Se o achador não cumprir o disposto no número anterior, ou fizer seu o achado ou parte dele sabendo quem é o dono, ou o ocultar do proprietário da coisa onde ele se encontrava, perde em benefício do Estado os direitos conferidos no n.º 1 deste artigo, sem exclusão dos que lhe possam caber como proprietário.

Secção III — Acessão
Subsecção I — Disposições gerais
Artigo 1325.º — (Noção)

Dá-se a acessão, quando com a coisa que é propriedade de alguém se une e incorpora outra coisa que lhe não pertencia.

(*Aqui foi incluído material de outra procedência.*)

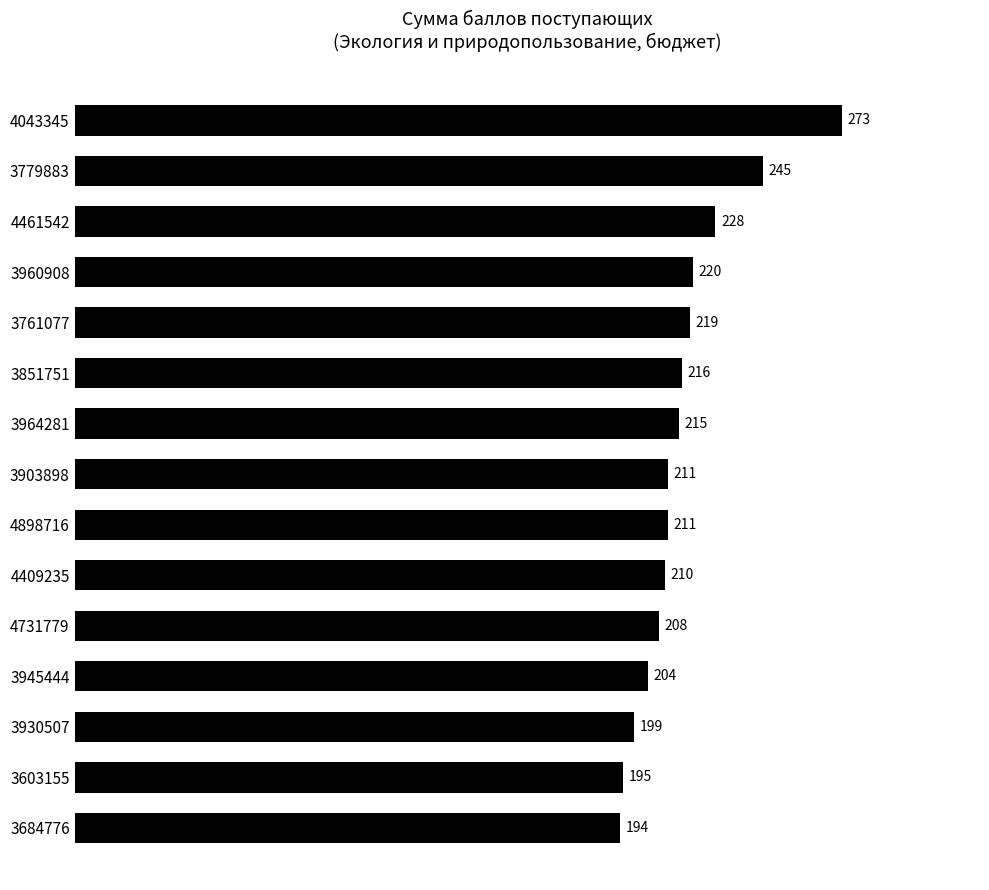

Is it true that the value at 3761077 is 70?

False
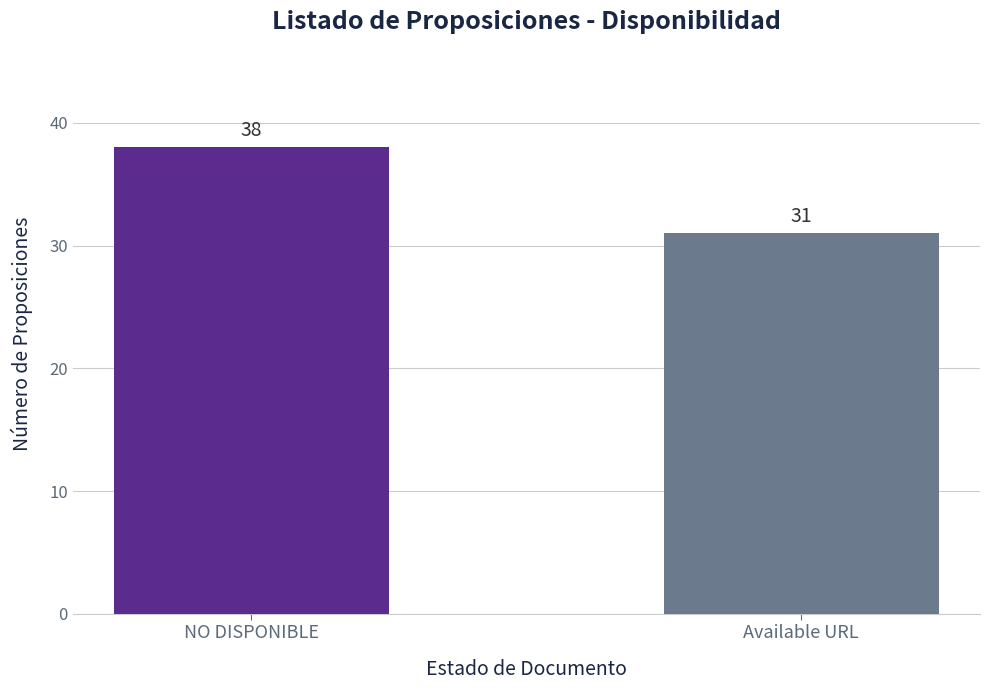

What is the sum of all values?

69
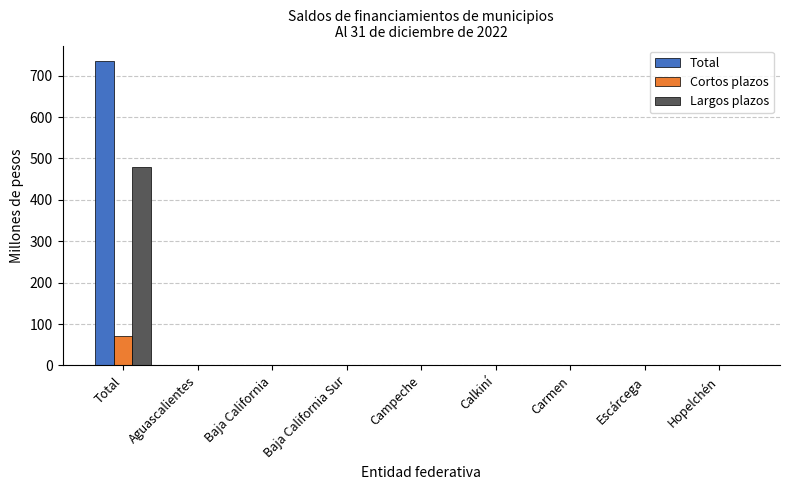

The Largos plazos series shows 0.0 at Baja California Sur. True or false?

True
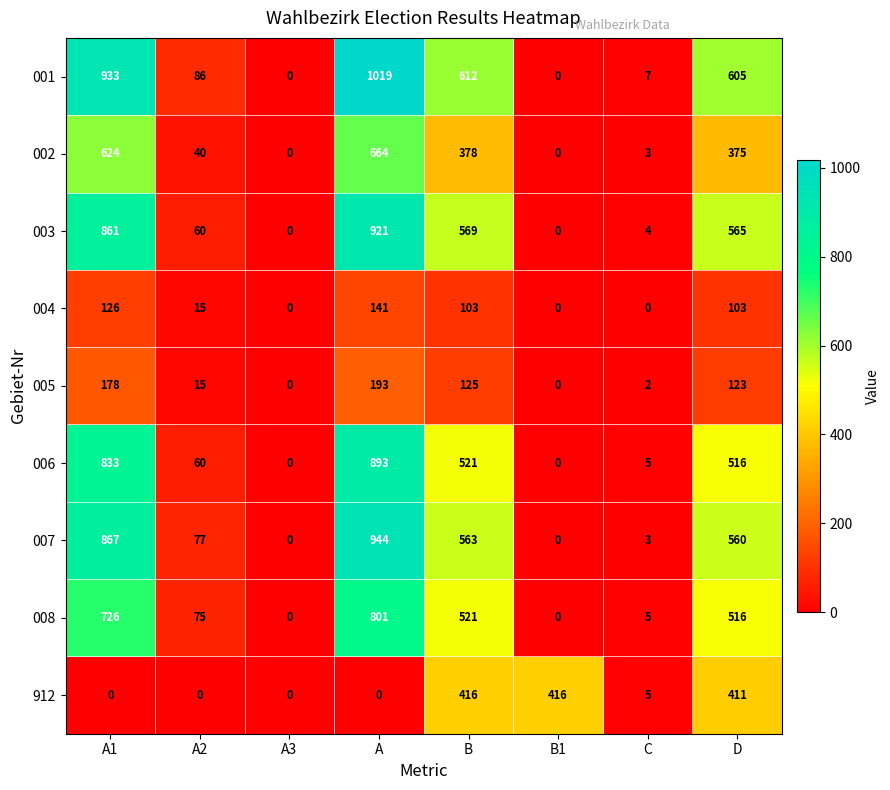

What is the maximum value shown in the chart?

1019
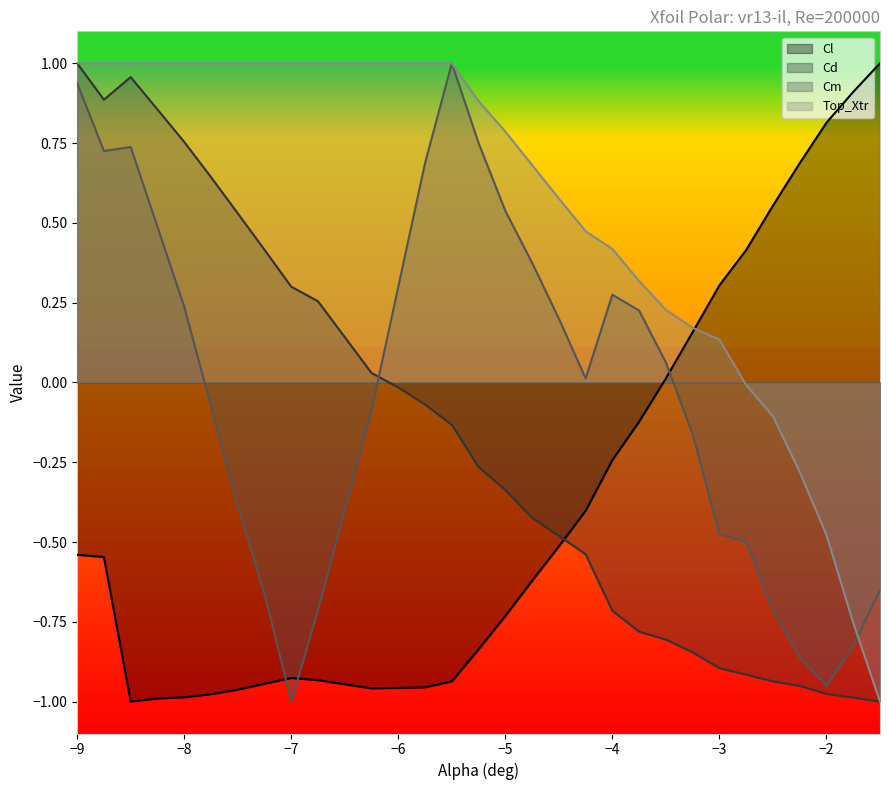

Is the value of Cm at −2 greater than the value of Cd at −3?

No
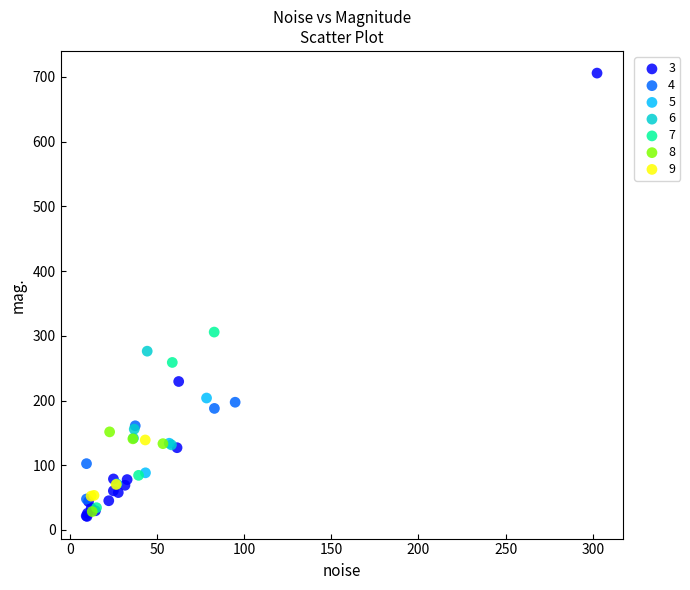

Which series contains the highest Y value?

3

Artigo 1326.º — (Espécies)
1.

A acessão diz-se natural, quando resulta exclusivamente das forças da natureza; dá-se a acessão industrial, quando, por facto do homem, se confundem objectos pertencentes a diversos donos, ou quando alguém aplica o trabalho próprio a matéria pertencente a outrem, confundindo o resultado desse trabalho com propriedade alheia.

2.

A acessão industrial é mobiliária ou imobiliária, conforme a natureza das coisas.

Subsecção II — Acessão natural
Artigo 1327.º — (Princípio geral)

Pertence ao dono da coisa tudo o que a esta acrescer por efeito da natureza.

Artigo 1328.º — (Aluvião)
1.

Pertence aos donos dos prédios confinantes com quaisquer correntes de água tudo o que, por acção das águas, se lhes unir ou neles for depositado, sucessiva e imperceptìvelmente.

2.

É aplicável o disposto no número anterior ao terreno que insensìvelmente se for deslocando, por acção das águas, de uma das margens para outra, ou de um prédio superior para outro inferior, sem que o proprietário do terreno perdido possa invocar direitos sobre ele.

Artigo 1329.º — (Avulsão)
1.

Se, por acção natural e violenta, a corrente arrancar quaisquer plantas ou levar qualquer objecto ou porção conhecida de terreno, e arrojar essas coisas sobre prédio alheio, o dono delas tem o direito de exigir que lhe sejam entregues, contanto que o faça dentro de seis meses, se antes não foi notificado para fazer a remoção no prazo judicialmente assinado.